Day 5

Charles Price

"The words of the Teacher, son of David, king in Jerusalem: ''Meaningless! Meaningless!' says the Teacher. 'Utterly meaningless! Everything is meaningless.'" Ecclesiastes 1:1-2 


That’s a depressing statement for you! In fact, it introduces a depressing book. In its few chapters, the writer uses the word, ‘meaningless’ thirty-five times to describe his life, and uses the phrase ‘under the sun’, thirty-two times to describe the dimensions in which he is looking for meaning, which all becomes (nine times) ‘a chasing after the wind’. You cannot catch meaning, nor bottle it, nor bring it home. This is the default position of a person living with no larger perspective than life ‘under the sun’.


Surprisingly, this book is one of three books attributed to Solomon, the son and successor to King David. As a young man, discovering the joys of love with his new bride, he wrote the Song of Solomon. As a middle-aged man, he had written over 3,000 proverbs, and compiled some of them with others he had collected into the book of Proverbs. In his old age, he wrote Ecclesiastes, a cynical, retrospective view of life without God. That is the surprising part, but during his young days he had become seduced by material things, He lists many of them from, building great projects, planting vineyards, owning more herds and flocks than anyone, masses of silver and gold, owning male and female slaves, having musicians, the best wine, women and song, acquiring a hareem of a thousand women. “I denied myself nothing my eyes desired; I refused my heart no pleasure… Yet when I surveyed all that my hands had done and what I had toiled to achieve, everything was meaningless, a chasing after the wind; nothing was gained under the sun”(Ecclesiastes 2.10-11). He speculates about the difference between a dog and a human dying, for, “Who knows if the spirit of man rises upward and if the spirit of the animal goes down into the earth?" (Ecclesiastes 3.21).

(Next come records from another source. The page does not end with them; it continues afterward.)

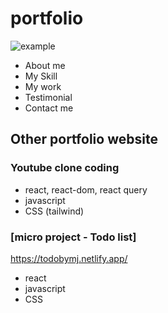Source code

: # portfolio
 ![example](https://github.com/coding-MJ-dev/portfolio/assets/47417320/d7ec1562-a4c9-49aa-b6d8-e11c17b20c70)
- About me
- My Skill
- My work
- Testimonial
- Contact me

  
## Other portfolio website ##
### Youtube clone coding ###
- react, react-dom, react query
- javascript
- CSS (tailwind)

### [micro project - Todo list] ###
https://todobymj.netlify.app/
- react
- javascript
- CSS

This is life from the perspective ‘under the sun’, and as much as we can see, hear, touch, taste, feel and think with confidence within that framework. After the eleven chapters he comes to his conclusion. ‘Remember your Creator in the days of your youth’ and, “Now all has been heard; here is the conclusion of the matter: Fear God and keep his commandments, for this is the whole duty of man’ (Ecclesiastes 12.1 and 13).


He rediscovers the wisdom which he had once written about, "The fear of the Lord is the beginning of wisdom, and knowledge of the Holy One is understanding” (Proverbs 9.10). Material things do not feed the soul!